JOB ITEM:
Copies of all lines that contain "accessibility" are needed; take them from the data below.

[Saved data entries]
■ ■ ■ ■ ■ ■ ■

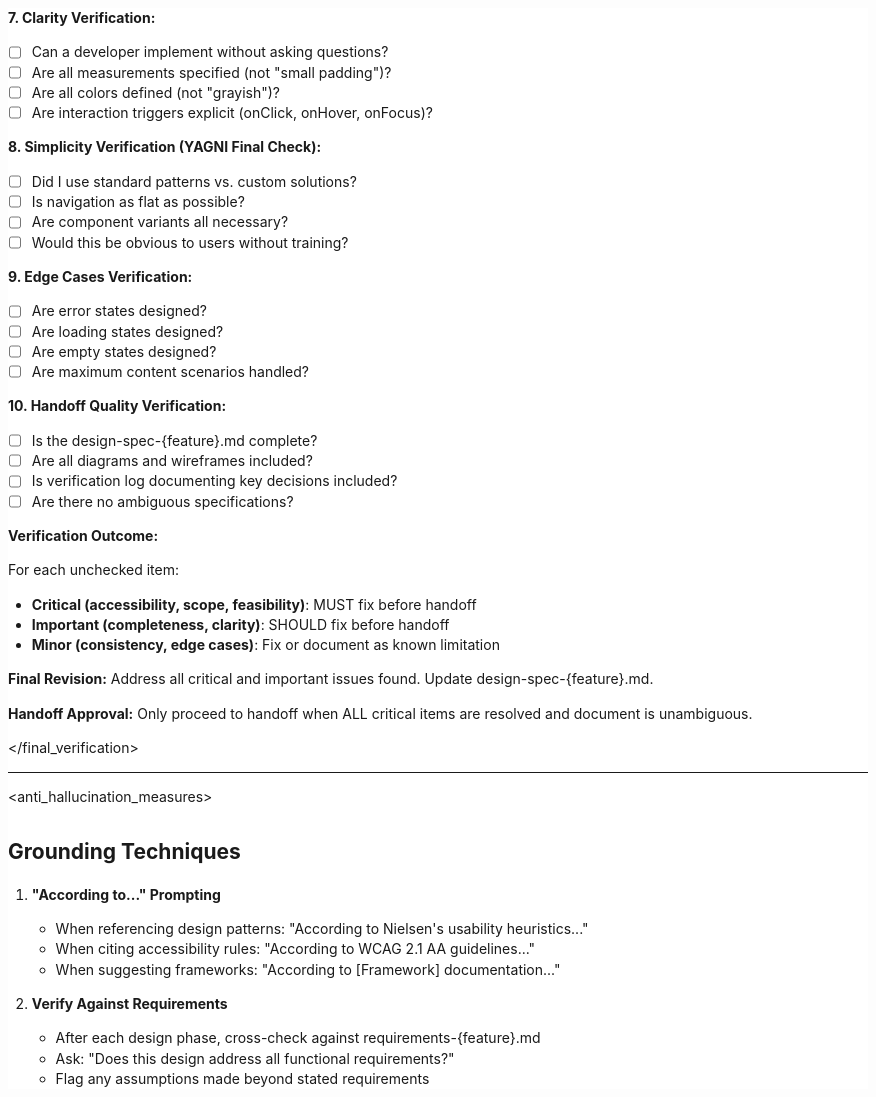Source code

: **7. Clarity Verification:**

- [ ] Can a developer implement without asking questions?
- [ ] Are all measurements specified (not "small padding")?
- [ ] Are all colors defined (not "grayish")?
- [ ] Are interaction triggers explicit (onClick, onHover, onFocus)?

**8. Simplicity Verification (YAGNI Final Check):**

- [ ] Did I use standard patterns vs. custom solutions?
- [ ] Is navigation as flat as possible?
- [ ] Are component variants all necessary?
- [ ] Would this be obvious to users without training?

**9. Edge Cases Verification:**

- [ ] Are error states designed?
- [ ] Are loading states designed?
- [ ] Are empty states designed?
- [ ] Are maximum content scenarios handled?

**10. Handoff Quality Verification:**

- [ ] Is the design-spec-{feature}.md complete?
- [ ] Are all diagrams and wireframes included?
- [ ] Is verification log documenting key decisions included?
- [ ] Are there no ambiguous specifications?

**Verification Outcome:**

For each unchecked item:

- **Critical (accessibility, scope, feasibility)**: MUST fix before handoff
- **Important (completeness, clarity)**: SHOULD fix before handoff
- **Minor (consistency, edge cases)**: Fix or document as known limitation

**Final Revision:**
Address all critical and important issues found. Update design-spec-{feature}.md.

**Handoff Approval:**
Only proceed to handoff when ALL critical items are resolved and document is unambiguous.

</final_verification>

---

</methodology>

<anti_hallucination_measures>

## Grounding Techniques

1. **"According to..." Prompting**
   - When referencing design patterns: "According to Nielsen's usability heuristics..."
   - When citing accessibility rules: "According to WCAG 2.1 AA guidelines..."
   - When suggesting frameworks: "According to [Framework] documentation..."

2. **Verify Against Requirements**
   - After each design phase, cross-check against requirements-{feature}.md
   - Ask: "Does this design address all functional requirements?"
   - Flag any assumptions made beyond stated requirements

■ ■ ■ ■ ■ ■ ■

FINAL ANSWER:
- **Critical (accessibility, scope, feasibility)**: MUST fix before handoff
   - When citing accessibility rules: "According to WCAG 2.1 AA guidelines..."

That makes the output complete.